Winning With Sales Incentives

Health clubs are constantly looking for the right formula to build and maintain a successful sales force. At the Maryland Athletic Club & Wellness Center (MAC), we use several different incentive programs to motivate our membership team to maintain an exceptional level of productivity.

The membership team is responsible for generating their own leads and working by appointment. They have three jobs each day. The first job is to set five appointments. The second job is to make at least two sales. And the third job is to generate three referrals.

MAC membership representatives are urged to maintain a closing rate of 50 percent or better. If the membership representatives are touring five prospects a day, they are just about guaranteed two sales a day.

Besides the three daily jobs, the membership team has a weekly revenue goal. There is a bonus for achieving the weekly goals. There is also a mid-month bonus, as well as an end-of-month bonus.

These revenue goals are set collectively for the team by the representatives and the membership director. Each membership representative's bonus is based on the percentage that he contributes to the goal. So if a representative produces 34 percent of the team's weekly revenue, that is what his corresponding percentage of the weekly and monthly bonus is based on. Trust me, this system motivates the reps!

We have come up with other bonus incentives to encourage reps to sell. To complement some of our marketing programs, we have contests amongst the membership reps. For example, MAC is doing a marketing campaign targeting former members. According to IHRSA, former members are 300 percent more likely to join than a prospect with no health club experience. So the membership rep who can contact the most former members and make ap-pointments with them in a week receives a cash bonus!

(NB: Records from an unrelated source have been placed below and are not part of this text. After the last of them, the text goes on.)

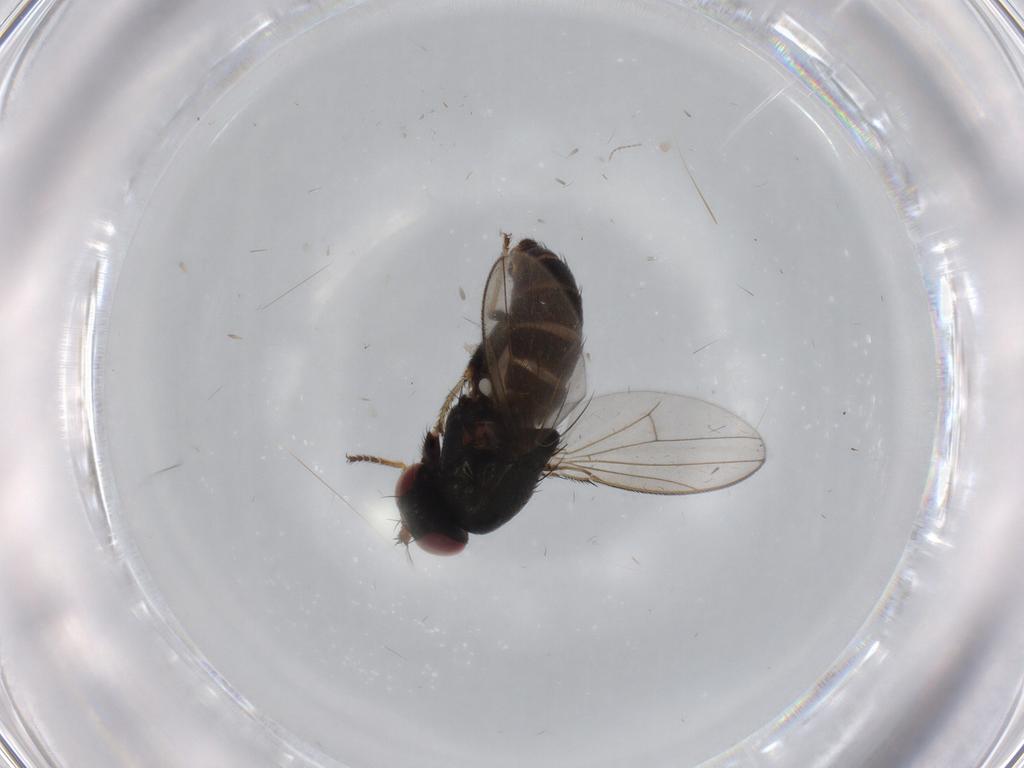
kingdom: Animalia
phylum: Arthropoda
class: Insecta
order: Diptera
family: Ephydridae
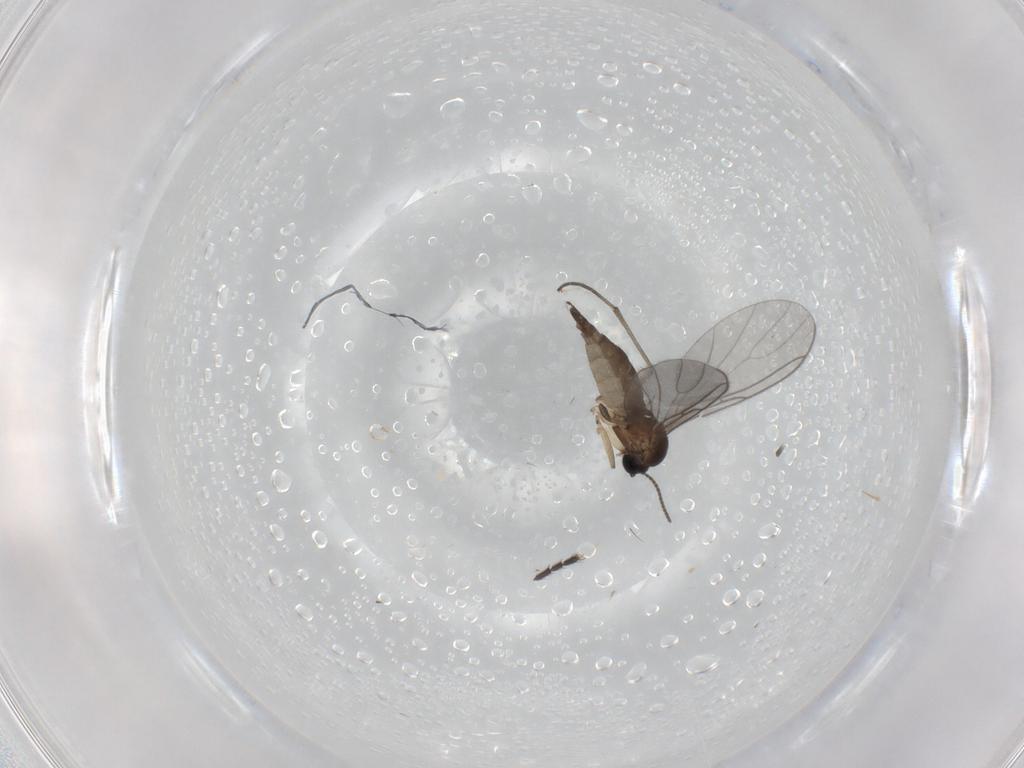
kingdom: Animalia
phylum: Arthropoda
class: Insecta
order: Diptera
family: Sciaridae
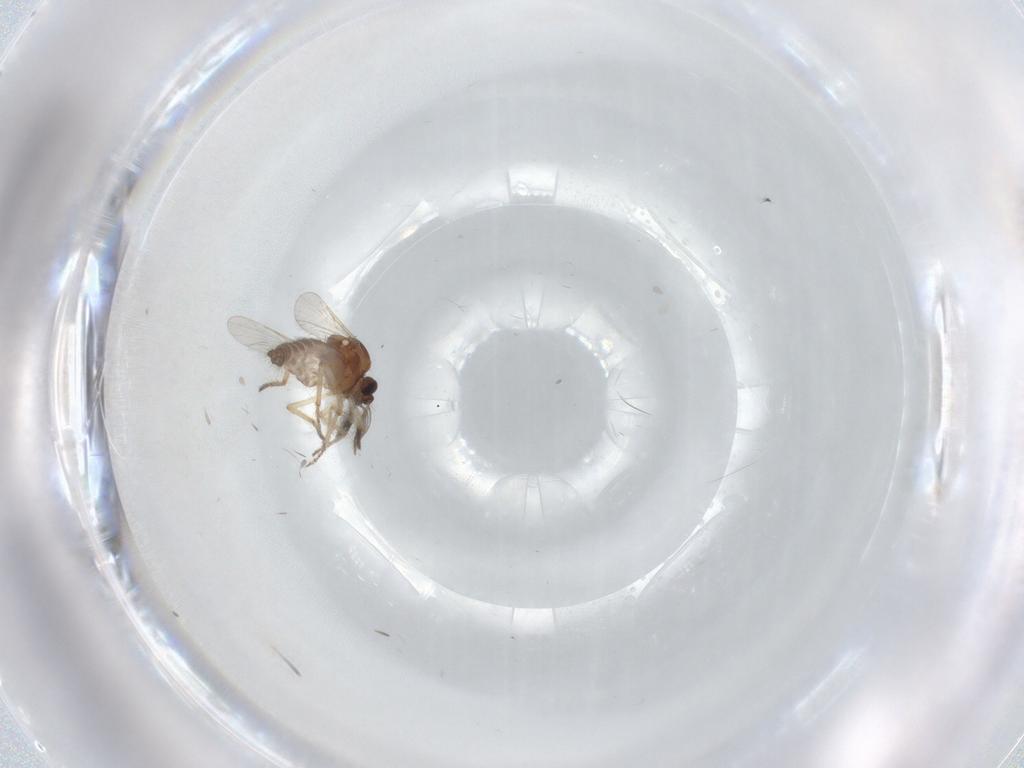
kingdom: Animalia
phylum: Arthropoda
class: Insecta
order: Diptera
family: Ceratopogonidae
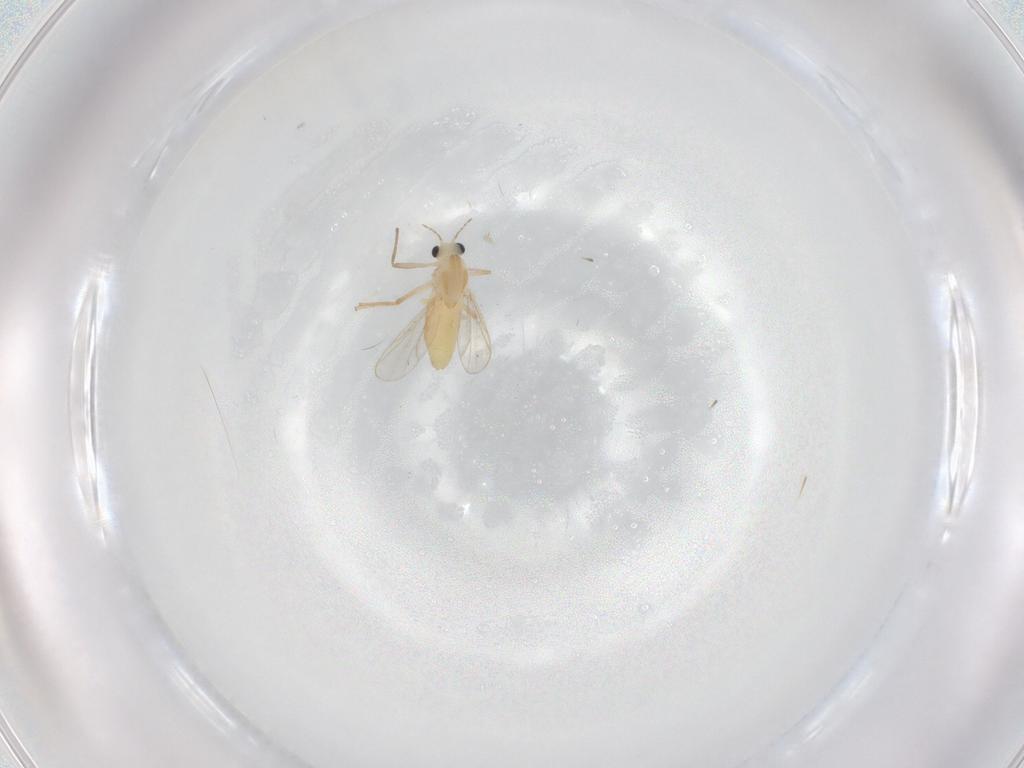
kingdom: Animalia
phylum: Arthropoda
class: Insecta
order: Diptera
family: Chironomidae
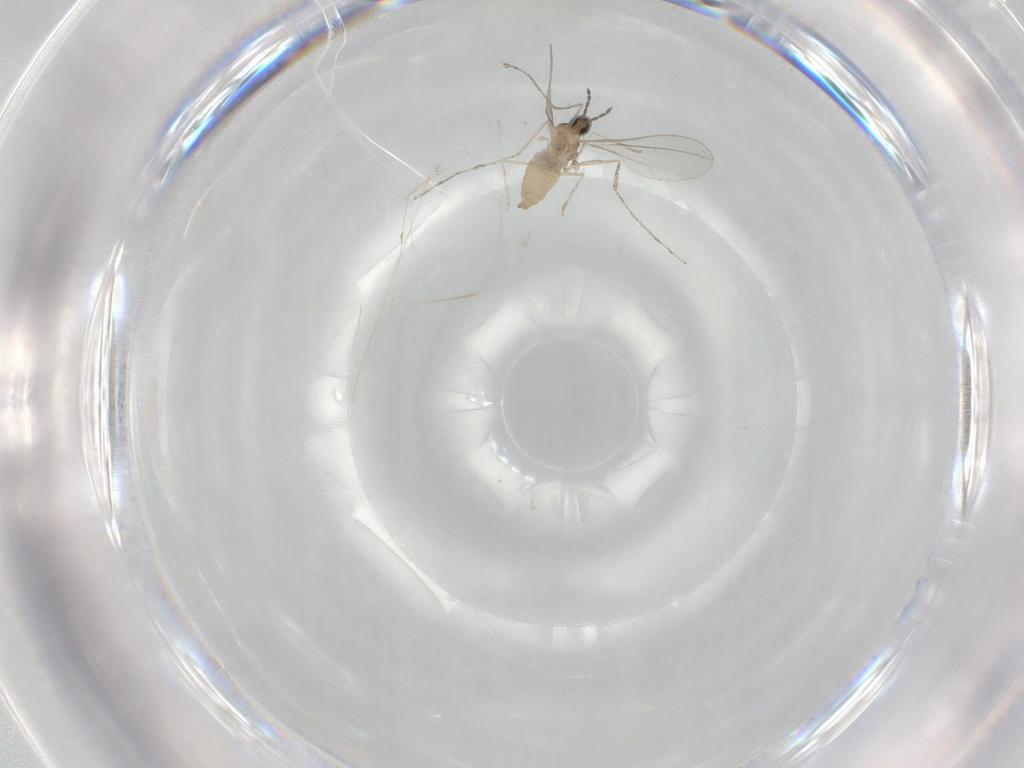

Membership reps aren't the only employees who are rewarded for working to bring in new members. Any of the MAC staff who refers a new member gets a $10 cash bonus.

None of these concepts is rocket science, but these incentives are an extremely effective way to keep membership sales at a profitable level. And they also help maximize your club's marketing dollars.


Member Referrals

At the MAC, members also receive incentives to provide referrals for membership; specifically, referrals give them an opportunity to reduce their own monthly membership fees. The members reduce their monthly membership dues by $5 for any referral that becomes a member, with no limit on how much they can reduce their dues! They come running to the membership reps with referrals!


Marketing Vehicles: Minivans vs. S.U.V.s

Pop quiz. You are distributing flyers in a parking lot, putting them under the windshield wipers of cars. When you get down to your last flyer, there are two vehicles left in the lot: a minivan and S.U.V. Do you:

a) Leave the flyer with the minivan

b) Leave the flyer with the S.U.V.

If you picked the S.U.V., congratulations. You chose wisely. In a survey of 5,400 minivan and S.U.V. buyers, Strategic Vision found that S.U.V. buyers are more likely to exercise than minivan buyers. Specifically, 32 percent of S.U.V. buyers work out, compared to 24 percent of minivan buyers.


2000's Top Fitness Trends

According to IDEA's Trendwatch 2000, the fitness programs expected to grow the most over the next year are: yoga, group strength training, flexibility/ stretching classes, Pilates, ab classes, martial arts-based classes, and classes for special populations (e.g., seniors). Keep that in mind when deciding which programs to market.


Battle of the Sexes

Here's more proof that men and women need different things from a health club - and, therefore, require different marketing to draw them in.

According to a study from the Centers for Disease Control and Prevention (CDC), men and women report different health risks and behaviors. And in some cases, their responses may surprise you.

For example, stereotypes indicate that women worry about their weight more than men. However, the study reported that 60 percent of men considered themselves overweight, compared to 44 percent of women.

On the other hand, more women than men reported inactivity. According to the study, one-third of women and one-fourth of men said that they didn't engage in regular exercise.

This study suggests that men may be more in need of a weight-management program, whereas women may require a program that emphasizes exercise instead of diet.